>>
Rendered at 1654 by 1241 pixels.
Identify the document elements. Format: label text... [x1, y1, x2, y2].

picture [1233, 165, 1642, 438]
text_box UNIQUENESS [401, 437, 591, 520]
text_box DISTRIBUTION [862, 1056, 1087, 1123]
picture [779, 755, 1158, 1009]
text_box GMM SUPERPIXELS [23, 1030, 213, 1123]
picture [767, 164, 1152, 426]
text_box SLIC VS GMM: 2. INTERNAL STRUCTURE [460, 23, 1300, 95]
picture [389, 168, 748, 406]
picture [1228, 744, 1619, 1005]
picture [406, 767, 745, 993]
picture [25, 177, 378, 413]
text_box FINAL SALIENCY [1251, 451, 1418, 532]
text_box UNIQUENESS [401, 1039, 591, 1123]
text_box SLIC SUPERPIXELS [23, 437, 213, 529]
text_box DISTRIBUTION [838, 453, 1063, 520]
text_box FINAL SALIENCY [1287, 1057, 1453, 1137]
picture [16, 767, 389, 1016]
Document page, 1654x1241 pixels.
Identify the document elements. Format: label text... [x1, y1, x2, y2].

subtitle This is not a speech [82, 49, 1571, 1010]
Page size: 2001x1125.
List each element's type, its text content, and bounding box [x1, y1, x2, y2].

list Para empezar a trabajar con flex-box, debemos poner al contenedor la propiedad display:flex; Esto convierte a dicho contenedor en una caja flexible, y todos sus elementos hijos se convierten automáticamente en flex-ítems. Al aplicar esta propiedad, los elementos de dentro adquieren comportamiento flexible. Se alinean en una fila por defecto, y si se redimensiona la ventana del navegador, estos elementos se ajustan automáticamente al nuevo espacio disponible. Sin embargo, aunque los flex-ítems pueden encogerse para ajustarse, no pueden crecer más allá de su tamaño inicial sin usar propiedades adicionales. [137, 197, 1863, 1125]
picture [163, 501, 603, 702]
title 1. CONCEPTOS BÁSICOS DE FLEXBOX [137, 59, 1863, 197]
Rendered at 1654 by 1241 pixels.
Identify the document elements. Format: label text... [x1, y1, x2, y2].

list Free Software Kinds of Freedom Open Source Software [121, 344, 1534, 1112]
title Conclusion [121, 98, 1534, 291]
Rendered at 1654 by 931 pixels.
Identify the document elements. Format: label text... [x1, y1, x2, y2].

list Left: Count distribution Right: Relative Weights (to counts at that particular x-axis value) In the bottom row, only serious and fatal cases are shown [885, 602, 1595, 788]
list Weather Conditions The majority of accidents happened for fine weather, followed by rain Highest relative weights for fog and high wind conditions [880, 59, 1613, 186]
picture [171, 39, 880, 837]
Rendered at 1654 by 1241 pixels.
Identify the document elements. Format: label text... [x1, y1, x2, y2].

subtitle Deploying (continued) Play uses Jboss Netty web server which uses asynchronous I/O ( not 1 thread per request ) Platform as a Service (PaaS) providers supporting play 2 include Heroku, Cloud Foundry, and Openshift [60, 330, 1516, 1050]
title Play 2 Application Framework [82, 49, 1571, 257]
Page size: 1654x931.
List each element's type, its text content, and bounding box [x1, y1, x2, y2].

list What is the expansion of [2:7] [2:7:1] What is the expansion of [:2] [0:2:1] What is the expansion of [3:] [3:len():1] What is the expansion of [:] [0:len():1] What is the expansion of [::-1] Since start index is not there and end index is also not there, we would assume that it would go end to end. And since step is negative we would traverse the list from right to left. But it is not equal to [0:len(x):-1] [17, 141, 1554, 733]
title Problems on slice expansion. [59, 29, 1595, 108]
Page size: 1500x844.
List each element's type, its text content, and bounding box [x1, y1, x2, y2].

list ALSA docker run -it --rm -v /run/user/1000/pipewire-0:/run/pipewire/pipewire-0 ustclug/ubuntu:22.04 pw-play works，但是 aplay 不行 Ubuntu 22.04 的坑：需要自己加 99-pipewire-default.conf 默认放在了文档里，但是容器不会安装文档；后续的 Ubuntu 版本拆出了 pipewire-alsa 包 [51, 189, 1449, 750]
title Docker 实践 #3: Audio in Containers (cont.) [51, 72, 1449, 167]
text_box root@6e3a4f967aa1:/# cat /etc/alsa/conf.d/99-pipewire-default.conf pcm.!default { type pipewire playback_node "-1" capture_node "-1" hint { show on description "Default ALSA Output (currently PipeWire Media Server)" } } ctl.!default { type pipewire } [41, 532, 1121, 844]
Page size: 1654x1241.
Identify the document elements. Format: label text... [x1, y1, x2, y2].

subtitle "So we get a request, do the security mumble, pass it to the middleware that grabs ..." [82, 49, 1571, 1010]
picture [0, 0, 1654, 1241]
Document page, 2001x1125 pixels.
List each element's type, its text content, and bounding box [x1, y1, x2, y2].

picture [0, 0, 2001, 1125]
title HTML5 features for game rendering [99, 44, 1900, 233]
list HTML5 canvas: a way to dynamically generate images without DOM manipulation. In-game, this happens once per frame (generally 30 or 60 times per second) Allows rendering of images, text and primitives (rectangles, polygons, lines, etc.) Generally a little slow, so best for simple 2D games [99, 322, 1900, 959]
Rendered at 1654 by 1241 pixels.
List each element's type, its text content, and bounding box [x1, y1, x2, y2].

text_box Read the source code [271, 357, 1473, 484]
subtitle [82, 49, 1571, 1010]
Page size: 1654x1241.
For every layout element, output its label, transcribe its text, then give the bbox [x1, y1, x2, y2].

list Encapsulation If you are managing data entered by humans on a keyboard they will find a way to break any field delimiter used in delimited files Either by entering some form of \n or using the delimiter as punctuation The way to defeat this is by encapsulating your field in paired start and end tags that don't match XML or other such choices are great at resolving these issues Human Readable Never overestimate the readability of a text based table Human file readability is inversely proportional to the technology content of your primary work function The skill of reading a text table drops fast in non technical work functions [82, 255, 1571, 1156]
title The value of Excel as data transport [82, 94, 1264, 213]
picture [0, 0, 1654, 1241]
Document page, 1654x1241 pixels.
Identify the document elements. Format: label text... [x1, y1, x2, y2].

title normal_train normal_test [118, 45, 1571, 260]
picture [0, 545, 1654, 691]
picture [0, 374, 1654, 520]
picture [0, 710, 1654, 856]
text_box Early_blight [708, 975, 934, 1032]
<<
### Task description
Revise all the rows above so that every "Identify the document elements" reads "Locate the page elements", and leave everything else unchanged.

### Correct answer
Rendered at 1654 by 1241 pixels.
Locate the page elements. Format: label text... [x1, y1, x2, y2].

picture [1233, 165, 1642, 438]
text_box UNIQUENESS [401, 437, 591, 520]
text_box DISTRIBUTION [862, 1056, 1087, 1123]
picture [779, 755, 1158, 1009]
text_box GMM SUPERPIXELS [23, 1030, 213, 1123]
picture [767, 164, 1152, 426]
text_box SLIC VS GMM: 2. INTERNAL STRUCTURE [460, 23, 1300, 95]
picture [389, 168, 748, 406]
picture [1228, 744, 1619, 1005]
picture [406, 767, 745, 993]
picture [25, 177, 378, 413]
text_box FINAL SALIENCY [1251, 451, 1418, 532]
text_box UNIQUENESS [401, 1039, 591, 1123]
text_box SLIC SUPERPIXELS [23, 437, 213, 529]
text_box DISTRIBUTION [838, 453, 1063, 520]
text_box FINAL SALIENCY [1287, 1057, 1453, 1137]
picture [16, 767, 389, 1016]
Document page, 1654x1241 pixels.
Locate the page elements. Format: label text... [x1, y1, x2, y2].

subtitle This is not a speech [82, 49, 1571, 1010]
Page size: 2001x1125.
List each element's type, its text content, and bounding box [x1, y1, x2, y2].

list Para empezar a trabajar con flex-box, debemos poner al contenedor la propiedad display:flex; Esto convierte a dicho contenedor en una caja flexible, y todos sus elementos hijos se convierten automáticamente en flex-ítems. Al aplicar esta propiedad, los elementos de dentro adquieren comportamiento flexible. Se alinean en una fila por defecto, y si se redimensiona la ventana del navegador, estos elementos se ajustan automáticamente al nuevo espacio disponible. Sin embargo, aunque los flex-ítems pueden encogerse para ajustarse, no pueden crecer más allá de su tamaño inicial sin usar propiedades adicionales. [137, 197, 1863, 1125]
picture [163, 501, 603, 702]
title 1. CONCEPTOS BÁSICOS DE FLEXBOX [137, 59, 1863, 197]
Rendered at 1654 by 1241 pixels.
Locate the page elements. Format: label text... [x1, y1, x2, y2].

list Free Software Kinds of Freedom Open Source Software [121, 344, 1534, 1112]
title Conclusion [121, 98, 1534, 291]
Rendered at 1654 by 931 pixels.
Locate the page elements. Format: label text... [x1, y1, x2, y2].

list Left: Count distribution Right: Relative Weights (to counts at that particular x-axis value) In the bottom row, only serious and fatal cases are shown [885, 602, 1595, 788]
list Weather Conditions The majority of accidents happened for fine weather, followed by rain Highest relative weights for fog and high wind conditions [880, 59, 1613, 186]
picture [171, 39, 880, 837]
Rendered at 1654 by 1241 pixels.
Locate the page elements. Format: label text... [x1, y1, x2, y2].

subtitle Deploying (continued) Play uses Jboss Netty web server which uses asynchronous I/O ( not 1 thread per request ) Platform as a Service (PaaS) providers supporting play 2 include Heroku, Cloud Foundry, and Openshift [60, 330, 1516, 1050]
title Play 2 Application Framework [82, 49, 1571, 257]
Page size: 1654x931.
List each element's type, its text content, and bounding box [x1, y1, x2, y2].

list What is the expansion of [2:7] [2:7:1] What is the expansion of [:2] [0:2:1] What is the expansion of [3:] [3:len():1] What is the expansion of [:] [0:len():1] What is the expansion of [::-1] Since start index is not there and end index is also not there, we would assume that it would go end to end. And since step is negative we would traverse the list from right to left. But it is not equal to [0:len(x):-1] [17, 141, 1554, 733]
title Problems on slice expansion. [59, 29, 1595, 108]
Page size: 1500x844.
List each element's type, its text content, and bounding box [x1, y1, x2, y2].

list ALSA docker run -it --rm -v /run/user/1000/pipewire-0:/run/pipewire/pipewire-0 ustclug/ubuntu:22.04 pw-play works，但是 aplay 不行 Ubuntu 22.04 的坑：需要自己加 99-pipewire-default.conf 默认放在了文档里，但是容器不会安装文档；后续的 Ubuntu 版本拆出了 pipewire-alsa 包 [51, 189, 1449, 750]
title Docker 实践 #3: Audio in Containers (cont.) [51, 72, 1449, 167]
text_box root@6e3a4f967aa1:/# cat /etc/alsa/conf.d/99-pipewire-default.conf pcm.!default { type pipewire playback_node "-1" capture_node "-1" hint { show on description "Default ALSA Output (currently PipeWire Media Server)" } } ctl.!default { type pipewire } [41, 532, 1121, 844]
Page size: 1654x1241.
Locate the page elements. Format: label text... [x1, y1, x2, y2].

subtitle "So we get a request, do the security mumble, pass it to the middleware that grabs ..." [82, 49, 1571, 1010]
picture [0, 0, 1654, 1241]
Document page, 2001x1125 pixels.
List each element's type, its text content, and bounding box [x1, y1, x2, y2].

picture [0, 0, 2001, 1125]
title HTML5 features for game rendering [99, 44, 1900, 233]
list HTML5 canvas: a way to dynamically generate images without DOM manipulation. In-game, this happens once per frame (generally 30 or 60 times per second) Allows rendering of images, text and primitives (rectangles, polygons, lines, etc.) Generally a little slow, so best for simple 2D games [99, 322, 1900, 959]
Rendered at 1654 by 1241 pixels.
List each element's type, its text content, and bounding box [x1, y1, x2, y2].

text_box Read the source code [271, 357, 1473, 484]
subtitle [82, 49, 1571, 1010]
Page size: 1654x1241.
For every layout element, output its label, transcribe its text, then give the bbox [x1, y1, x2, y2].

list Encapsulation If you are managing data entered by humans on a keyboard they will find a way to break any field delimiter used in delimited files Either by entering some form of \n or using the delimiter as punctuation The way to defeat this is by encapsulating your field in paired start and end tags that don't match XML or other such choices are great at resolving these issues Human Readable Never overestimate the readability of a text based table Human file readability is inversely proportional to the technology content of your primary work function The skill of reading a text table drops fast in non technical work functions [82, 255, 1571, 1156]
title The value of Excel as data transport [82, 94, 1264, 213]
picture [0, 0, 1654, 1241]
Document page, 1654x1241 pixels.
Locate the page elements. Format: label text... [x1, y1, x2, y2].

title normal_train normal_test [118, 45, 1571, 260]
picture [0, 545, 1654, 691]
picture [0, 374, 1654, 520]
picture [0, 710, 1654, 856]
text_box Early_blight [708, 975, 934, 1032]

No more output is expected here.